No âmbito da cidade, o debate sobre a mobilidade foi muito pobre e as políticas de transporte não enfrentaram a questão da segurança dos passageiros. Boa parte da população teve que sair de casa para trabalhar enquanto outra parte se isolava em casa. O ideal seria garantir condições de transporte e de circulação com distanciamento, higiene e segurança.

Assim, vimos ônibus lotados e redução na frequência das linhas de transporte público: uma inversão do que deveria ter sido feito! Este é só um exemplo de como as respostas das autoridades ficaram muito aquém da complexidade e gravidade do que estamos ainda enfrentando.

Correio da Cidadania: Quais seriam as políticas públicas mais urgentes para o combate à pandemia neste momento?

Vitor Nisida: É preciso repensar o modelo de reabertura. As aglomerações estão se proliferando pela cidade, incluindo bairros de médio e alto padrão (a culpa não é dos bailes funks). O resultado é uma exposição maior de todo mundo ao vírus. O grande problema é que as condições de resposta e de cuidado da saúde não são iguais para todo mundo e, por isso, vemos taxas de mortalidade tão desiguais. Todo mundo está se expondo mais, mas sempre tem os grupos que sofrem mais do que outros (seja precisando de internação, seja perdendo a batalha para o vírus e vindo a óbito).

Os modelos de transporte público e mobilidade precisam ser revistos para comportar melhor as demandas, atendendo medidas de segurança para proteger a saúde dos passageiros e passageiras. Não é razoável pensar que todo mundo vá comprar um automóvel para se isolar dentro de um carro. Isso é péssimo para o trânsito, para a cidade e para o ambiente.

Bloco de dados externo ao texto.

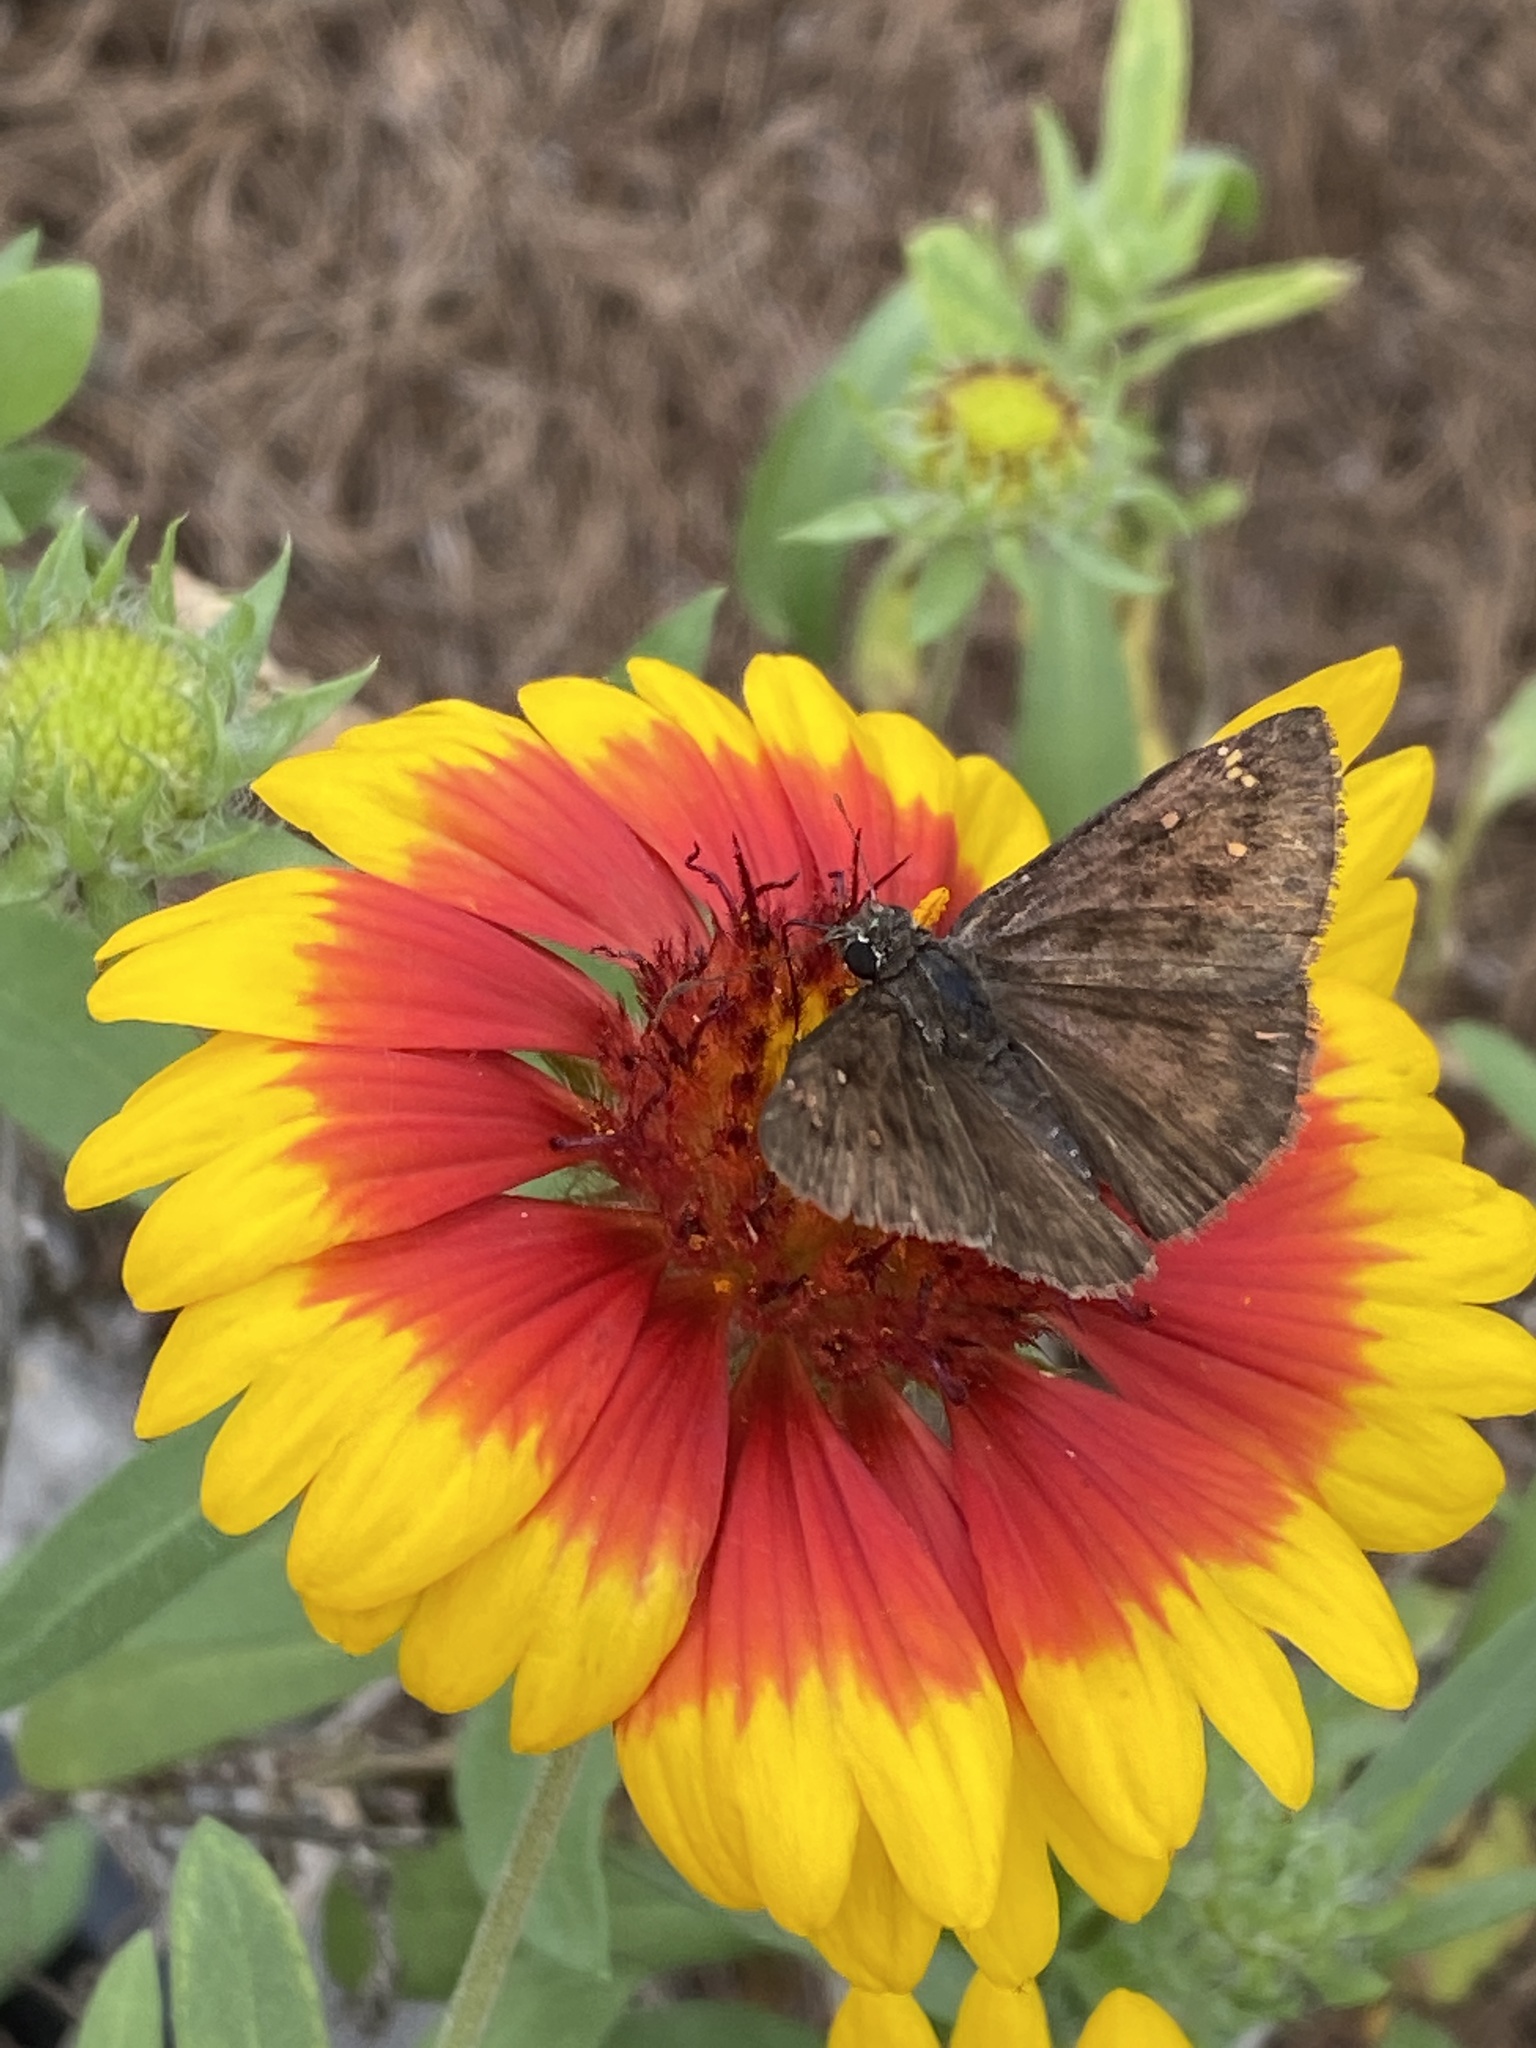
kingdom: Animalia
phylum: Arthropoda
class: Insecta
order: Lepidoptera
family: Hesperiidae
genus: Erynnis
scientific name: Erynnis horatius
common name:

As políticas de saneamento precisam também enfrentar as desigualdades que a pandemia revela (ainda que não fossem surpreendentes). A falta de acesso à água e esgoto ainda é uma realidade em muitas cidades brasileiras e afeta sobretudo à população que já tem menos condições de se proteger do vírus. Soluções de médio e longo prazo são necessárias, mas é fundamental pensar em alternativas de curto prazo que atendam a urgência de água encanada (com serviço regular!) em determinados territórios.

Por fim, é preciso valorizar o SUS. São as UBS e a ações dos agentes comunitários que podem fazer a diferença na prospecção, busca ativa e diagnóstico adequado, assim como acompanhamento de casos. A atenção básica tem sido negligenciada, mas é ela que tem potencial (como em poucos países) de chegar e atender a população mais vulnerável.

Correio da Cidadania: Vocês acreditam que a sociedade está abandonando as noções de prevenção, autopreservação e isolamento? O que os números levantados por vocês revelam a respeito da retomada de certa normalidade?

Vitor Nisida: O que mais preocupa é que as taxas de mortalidades ainda estão muito altas. O fato de elas já terem sido maiores no passado gerou um certo sentimento de alívio e relaxamento nas pessoas, o que se somou ao desgaste do isolamento social. O problema é que muitas mortes continuam ocorrendo. As mortes que esse tipo de comportamento (de flexibilização) normalizou são de pessoas mais pobres, pretas ou pardas e de baixa escolaridade. Parece que, socialmente, chegamos a um acordo tácito de que algumas vidas, de fato, valem menos do que outras. Isso diz muito sobre nós mesmos.


Gabriel Brito é jornalista e editor do Correio da Cidadania.